Whichever lines of the entries hold the word "true" should be identified and copied.

+-------+

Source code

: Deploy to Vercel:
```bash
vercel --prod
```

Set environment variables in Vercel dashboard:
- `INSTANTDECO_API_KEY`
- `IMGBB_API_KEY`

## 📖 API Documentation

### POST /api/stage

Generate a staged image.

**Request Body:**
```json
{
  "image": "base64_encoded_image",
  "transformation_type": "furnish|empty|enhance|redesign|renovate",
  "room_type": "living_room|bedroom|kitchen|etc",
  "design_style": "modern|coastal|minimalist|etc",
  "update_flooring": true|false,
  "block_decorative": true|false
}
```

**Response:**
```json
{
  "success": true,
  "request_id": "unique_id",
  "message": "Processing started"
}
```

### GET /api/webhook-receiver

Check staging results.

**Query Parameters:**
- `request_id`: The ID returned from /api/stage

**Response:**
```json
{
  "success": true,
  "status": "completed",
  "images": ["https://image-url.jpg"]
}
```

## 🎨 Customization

+-------+

Result of the exercise:
  "update_flooring": true|false,
  "block_decorative": true|false
  "success": true,
  "success": true,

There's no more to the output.